Remakes in general can never capture the original film's essence. No matter what, you can never capture that magic.
South-Indian beauty Nithya Menon, who hails from a humble background, did not originally plan to get into acting. This seems to have worked in her favour, as she has garnered a reputation of making unconventional choices and only doing films that she likes. The actress, who has forayed into Bollywood with Mission Mangal, got candid about not wanting to be the centre of attention, her family's views on her profession, remakes, and the unrealistic expectations placed upon actress' looks.
Excerpts from the interview:
Why did you choose to debut in Bollywood with Mission Mangal, given your flourishing career down South?
I think there comes a time when you want to expand and do something different. Stagnation in your career makes you feel so bored, so everyone likes to expand and try out something different.

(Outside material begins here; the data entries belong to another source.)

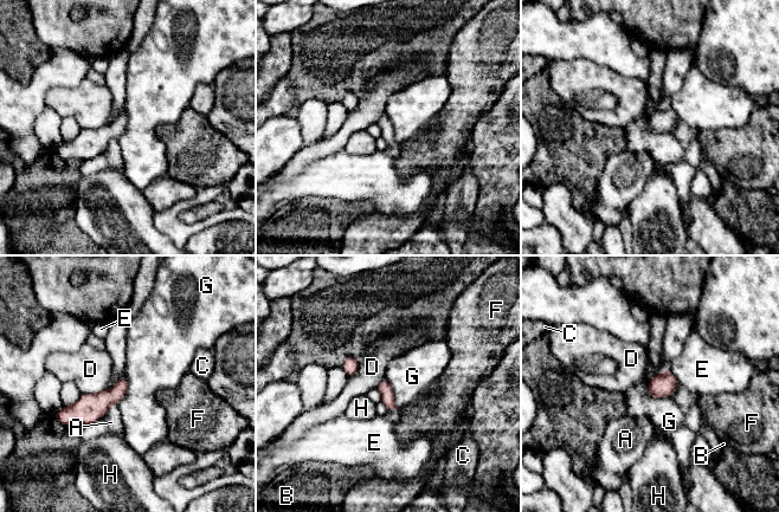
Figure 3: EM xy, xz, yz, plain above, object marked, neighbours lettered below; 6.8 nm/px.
act=skip each=A:other,B:other,C:other,D:other,E:other,F:other,G:other,H:other runs_along=3:(123, 381), (97, 404), (59, 417) found='all the same cell'

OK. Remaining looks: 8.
act=show view=em slice=planes show=letters at=(5.45, 3.25, 3.40) why='arms part here'

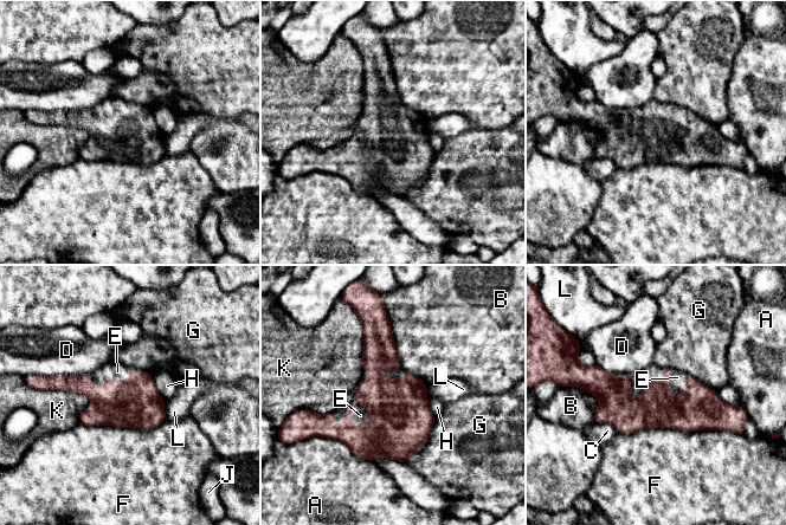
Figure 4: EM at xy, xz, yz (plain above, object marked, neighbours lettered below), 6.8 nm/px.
act=add pieces=E width_nm=280 each=A:other,B:other,C:other,D:other,E:same,F:other,G:other,H:other,J:other,K:other,L:other passes_along=4:(401, 420), (369, 416), (360, 415) found='the cell continues'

I have been offered Hindi films before, but I never thought any script had this kind of impact.
Didn’t you expect a typical conventional Bollywood launch like other actresses?
I have never done anything conventional. The way my films were, the way I started off, the kind of choices I made, it was all unconventional. I just went with my gut and how I felt in that moment. I never once planned. I never wanted to be an actress, and that worked in my favour because I only did films that I liked.
But you have such a huge fan base. Didn't you want to have a solo launch film?
Being the centre of attention has never been important to me, it has never even crossed my mind. Only when I am asked such questions, do I think about that. A film is bigger than an actor, and that's the only way we can make good films. We make mediocre films when the actor becomes bigger than his or her film, which is when everything becomes unbalanced. I don't want to be noticed all the time, it will come on my merits.
What kind of scripts are you looking for?
I think it's the sensibilities more than anything else. I don't do films that just make money. As an actor, you have to do it sometimes, but I try and stay close to roles that are as real as possible.
Your South hit Ok Kanmani was remade in Hinid, which bombed. What's your take on remakes?
Remakes in general can never capture the original film's essence. No matter what, you can never capture that magic. I am not fond of remakes.
Actresses who have worked in South say it is a male-dominated industry. How does that compare to the Hindi film industry?
Here in Hindi cinema, it’s definitely more professional. I was very happy to work here; I found the environment much more easy and professional, and less hierarchical.
I think it also depends on the kind of films you do. I have played very important roles in the films that I have done. In Bombay, they were much more accepting and I felt less of a gap.
How does your family react to your success?
I am not from a film family, I am from a simple middle class, very academically focused family. Such creative things are not appreciated or encouraged, butthis was destiny for me.
My family wasn't happy. The parents of our generation feel that you have to have a certain kind of job or they are afraid for you; they don't know if you will be secure. Creative things are all secondary for them, so they do have apprehension towards it. It is slightly changing though; my family very recently started to watch my films. And no matter what I do, it’s still a kind of a hiccup for them.
These days, we see lot of actresses opting for surgery to look good on screen. What's your take on that?
The more I see it, the more dissatisfaction you have with everything around you. I sometimes wonder 'how can you say that this is not the nose I want, so lets fix it'? That is a very negative attitude. We have to stop making children say that 'your nose is not right' or 'the face is not right'. Actors face comments from very ruthless trolls; they call you all kinds of names. So I am sure it affects people, but you have to be really resilient to understand and say ‘no’.